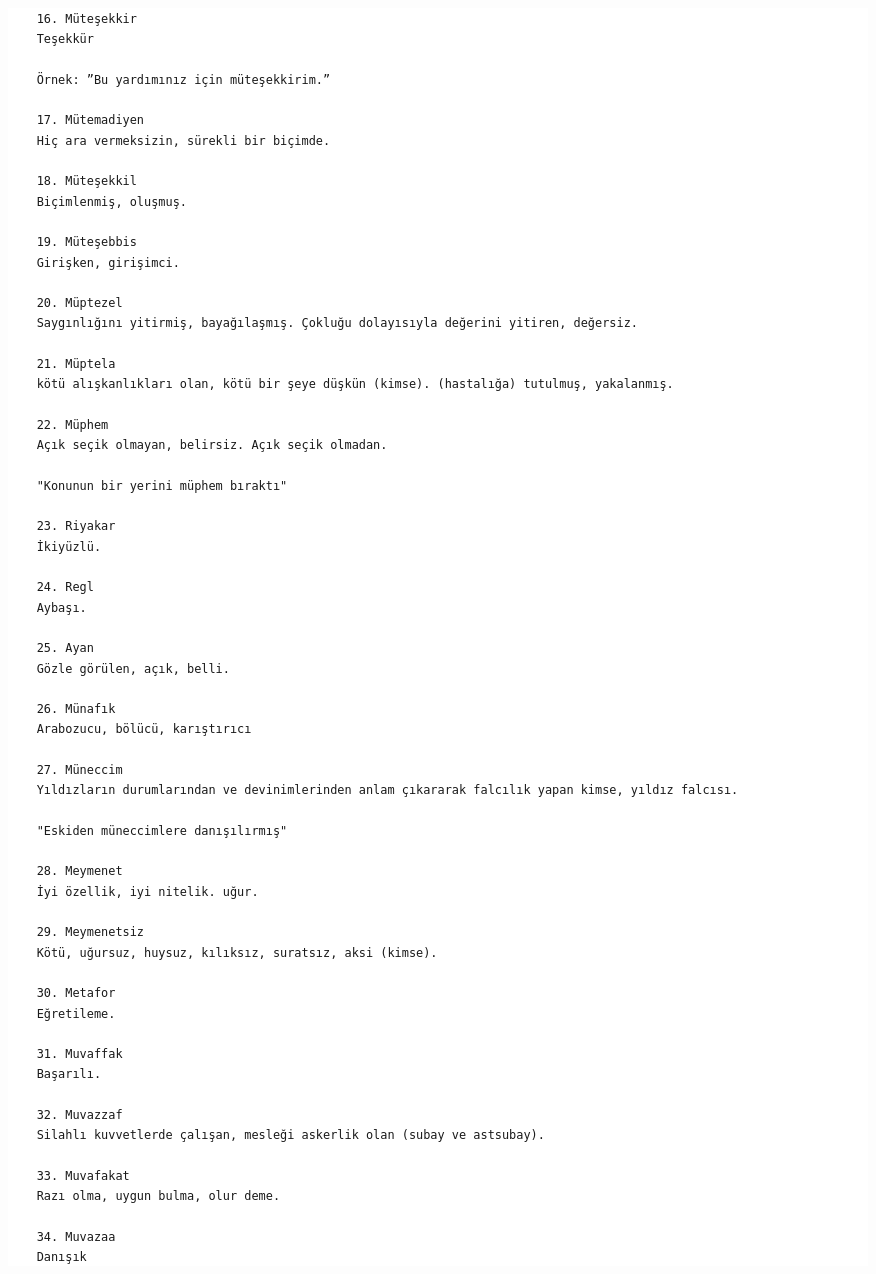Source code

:         16. Müteşekkir
        Teşekkür

        Örnek: ”Bu yardımınız için müteşekkirim.”

        17. Mütemadiyen
        Hiç ara vermeksizin, sürekli bir biçimde.

        18. Müteşekkil
        Biçimlenmiş, oluşmuş.

        19. Müteşebbis
        Girişken, girişimci.

        20. Müptezel
        Saygınlığını yitirmiş, bayağılaşmış. Çokluğu dolayısıyla değerini yitiren, değersiz.

        21. Müptela
        kötü alışkanlıkları olan, kötü bir şeye düşkün (kimse). (hastalığa) tutulmuş, yakalanmış.

        22. Müphem
        Açık seçik olmayan, belirsiz. Açık seçik olmadan.

        "Konunun bir yerini müphem bıraktı"

        23. Riyakar
        İkiyüzlü.

        24. Regl
        Aybaşı.

        25. Ayan
        Gözle görülen, açık, belli.

        26. Münafık
        Arabozucu, bölücü, karıştırıcı

        27. Müneccim
        Yıldızların durumlarından ve devinimlerinden anlam çıkararak falcılık yapan kimse, yıldız falcısı.

        "Eskiden müneccimlere danışılırmış"

        28. Meymenet
        İyi özellik, iyi nitelik. uğur.

        29. Meymenetsiz
        Kötü, uğursuz, huysuz, kılıksız, suratsız, aksi (kimse).

        30. Metafor
        Eğretileme.

        31. Muvaffak
        Başarılı.

        32. Muvazzaf
        Silahlı kuvvetlerde çalışan, mesleği askerlik olan (subay ve astsubay).

        33. Muvafakat
        Razı olma, uygun bulma, olur deme.

        34. Muvazaa
        Danışık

= = = = =

Update this data by replacing every occurrence of "kimse" with "kişi" and leaving everything else unchanged. Leave the pictures out of your answer.

Source code

:         16. Müteşekkir
        Teşekkür

        Örnek: ”Bu yardımınız için müteşekkirim.”

        17. Mütemadiyen
        Hiç ara vermeksizin, sürekli bir biçimde.

        18. Müteşekkil
        Biçimlenmiş, oluşmuş.

        19. Müteşebbis
        Girişken, girişimci.

        20. Müptezel
        Saygınlığını yitirmiş, bayağılaşmış. Çokluğu dolayısıyla değerini yitiren, değersiz.

        21. Müptela
        kötü alışkanlıkları olan, kötü bir şeye düşkün (kişi). (hastalığa) tutulmuş, yakalanmış.

        22. Müphem
        Açık seçik olmayan, belirsiz. Açık seçik olmadan.

        "Konunun bir yerini müphem bıraktı"

        23. Riyakar
        İkiyüzlü.

        24. Regl
        Aybaşı.

        25. Ayan
        Gözle görülen, açık, belli.

        26. Münafık
        Arabozucu, bölücü, karıştırıcı

        27. Müneccim
        Yıldızların durumlarından ve devinimlerinden anlam çıkararak falcılık yapan kişi, yıldız falcısı.

        "Eskiden müneccimlere danışılırmış"

        28. Meymenet
        İyi özellik, iyi nitelik. uğur.

        29. Meymenetsiz
        Kötü, uğursuz, huysuz, kılıksız, suratsız, aksi (kişi).

        30. Metafor
        Eğretileme.

        31. Muvaffak
        Başarılı.

        32. Muvazzaf
        Silahlı kuvvetlerde çalışan, mesleği askerlik olan (subay ve astsubay).

        33. Muvafakat
        Razı olma, uygun bulma, olur deme.

        34. Muvazaa
        Danışık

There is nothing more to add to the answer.